Human analysts are bottlenecked by the sheer volume of data: they must read the 10-Q, listen to the 60-minute earnings call, cross-reference previous statements, check social sentiment, and update financial models. Traditional keyword search helps find documents, but not answers. The firm needs an automated system capable of performing this deep, multi-document synthesis autonomously, producing a draft research note that a senior analyst can review and publish instantly.

Why these patterns

Agentic RAG is the engine that prevents hallucination in high-stakes financial analysis. When asked "How did the CEO's tone on supply chain risks change between Q3 and Q4?", standard RAG might simply retrieve the paragraphs mentioning "supply chain." Agentic RAG takes a structured approach: it first retrieves the Q3 transcript, extracts the specific claims, then retrieves the Q4 transcript, compares the claims, and if the data is incomplete, it issues a new query for news articles during the intervening months. It plans, retrieves, validates, and refines.

Tripartite Cognitive Memory ensures the agent behaves like a firm employee, not a generic LLM.

  • Semantic Memory connects the agent to the firm's broader 'knowledge graph' (e.g., knowing that "Company A is highly dependent on Supplier B").
  • Procedural Memory enforces the firm's voice, formatting (e.g., "Always put the EPS revision in bold in the first paragraph"), and compliance rules (e.g., "Never use the word 'guaranteed'").
  • Working Memory keeps the agent focused entirely on the specific company and quarter it is currently analyzing, ensuring facts from a parallel analysis don't bleed in.

The Agent-Native Lakebase provides the foundation. Rather than forcing agents to query a traditional relational database (which struggles with text) or a pure vector database (which struggles with tabular financial data), the agent-native architecture provides federated, multimodal access. The agent can seamlessly query vector embeddings for semantic intent alongside structured SQL queries for historical price data.

What breaks without tripartite memory

Without isolating cognitive memory types, the system will inevitably suffer from "compliance drift" or "context bleed."

Imagine an agent generating a report on a volatile tech stock. If semantic facts and procedural rules are mixed into the main prompt, the LLM might prioritize the rich semantic data (the latest news) over the boring procedural rule ("always include the standard risk disclosure"). The resulting report might be brilliant but legally non-compliant, exposing the firm to regulatory fines.

By separating procedure (how to write) from semantics (what to know), the system can guarantee that compliance structures remain rigid while the insights remain dynamic.

Operational considerations

Running AI research pipelines in a regulated financial environment requires strict controls.
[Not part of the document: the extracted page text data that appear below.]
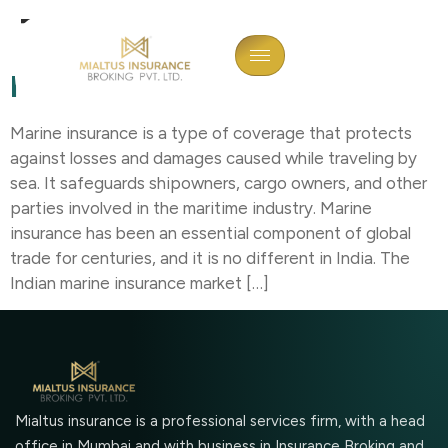
Tag:
Imports
Marine Insurance In India
Marine insurance is a type of coverage that protects
against losses and damages caused while traveling by
sea. It safeguards shipowners, cargo owners, and other
parties involved in the maritime industry. Marine
insurance has been an essential component of global
trade for centuries, and it is no different in India. The
Indian marine insurance market […]
Mialtus insurance is a professional services firm, with a head
office in Mumbai and with business in Insurance Broking and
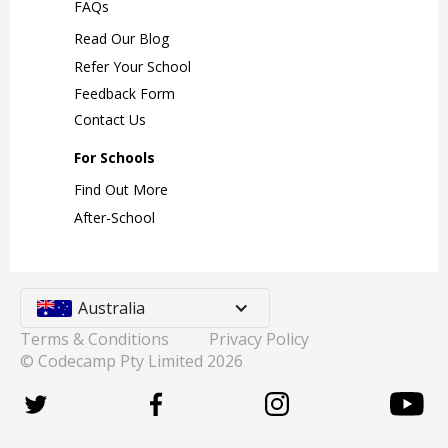
FAQs
Read Our Blog
Refer Your School
Feedback Form
Contact Us
For Schools
Find Out More
After-School
Australia
Terms & Conditions
Privacy Policy
© Codecamp Pty Limited
2026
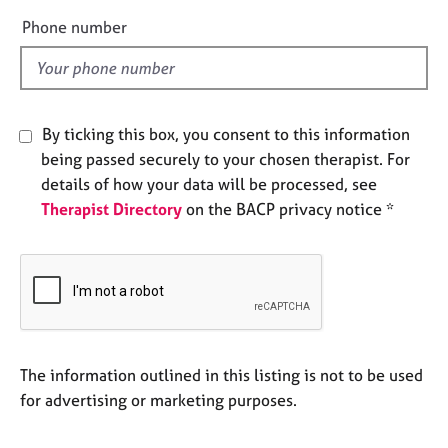
e
e
Phone number
s
l
d
A
b
o
By ticking this box, you consent to this information
u
being passed securely to your chosen therapist. For
t
details of how your data will be processed, see
u
Therapist Directory
on the BACP privacy notice *
s
A
b
o
u
t
t
The information outlined in this listing is not to be used
h
for advertising or marketing purposes.
e
r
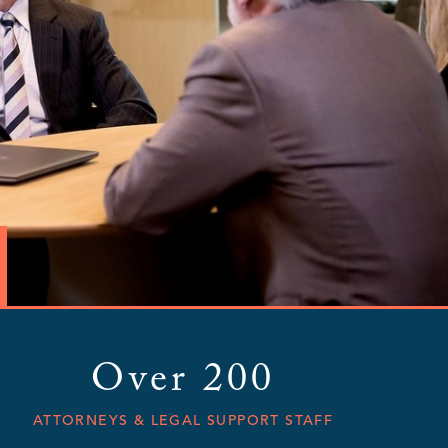
Over 200
ATTORNEYS & LEGAL SUPPORT STAFF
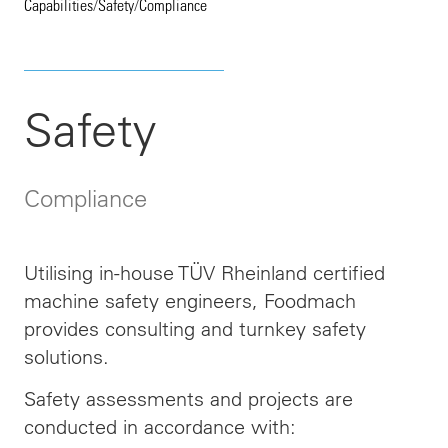
Capabilities
/
Safety
/
Compliance
Safety
Compliance
Utilising in-house TÜV Rheinland certified
machine safety engineers, Foodmach
provides consulting and turnkey safety
solutions.
Safety assessments and projects are
conducted in accordance with:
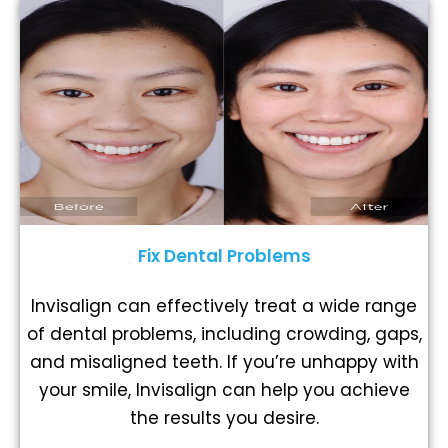
Fix Dental Problems
Invisalign can effectively treat a wide range
of dental problems, including crowding, gaps,
and misaligned teeth. If you’re unhappy with
your smile, Invisalign can help you achieve
the results you desire.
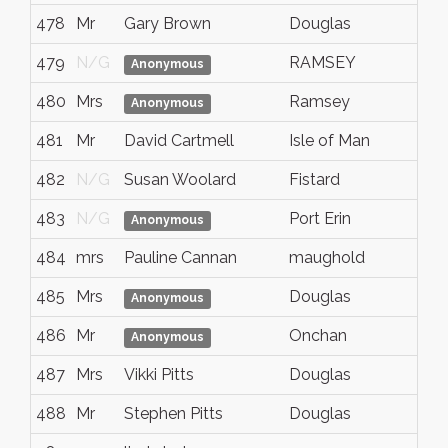
478
Mr
Gary Brown
Douglas
479
N/G
RAMSEY
Anonymous
480
Mrs
Ramsey
Anonymous
481
Mr
David Cartmell
Isle of Man
482
N/G
Susan Woolard
Fistard
483
N/G
Port Erin
Anonymous
484
mrs
Pauline Cannan
maughold
485
Mrs
Douglas
Anonymous
486
Mr
Onchan
Anonymous
487
Mrs
Vikki Pitts
Douglas
488
Mr
Stephen Pitts
Douglas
Enforce Citations. Financial analysts cannot trust an output without verifying the source. The Agentic RAG pipeline must be configured to append exact block-level citations (e.g., "[10-K, Pg 42, Para 3]") to every quantitative claim or specific qualitative observation.

Data Provenance is Critical. The Agent-Native Lakebase must track exactly when a document was ingested and which version of an embedding model processed it. If a drafted report contains an error, the operations team needs to trace back whether the error originated from a hallucination in the agent logic or stale data in the lakebase.

The Human is the Editor, Not the Writer. The goal is not to fire analysts, but to elevate them. The pipeline should output a highly accurate draft. The senior analyst's job shifts from collecting data to verifying the thesis, adding nuanced industry intuition, and approving the final publication.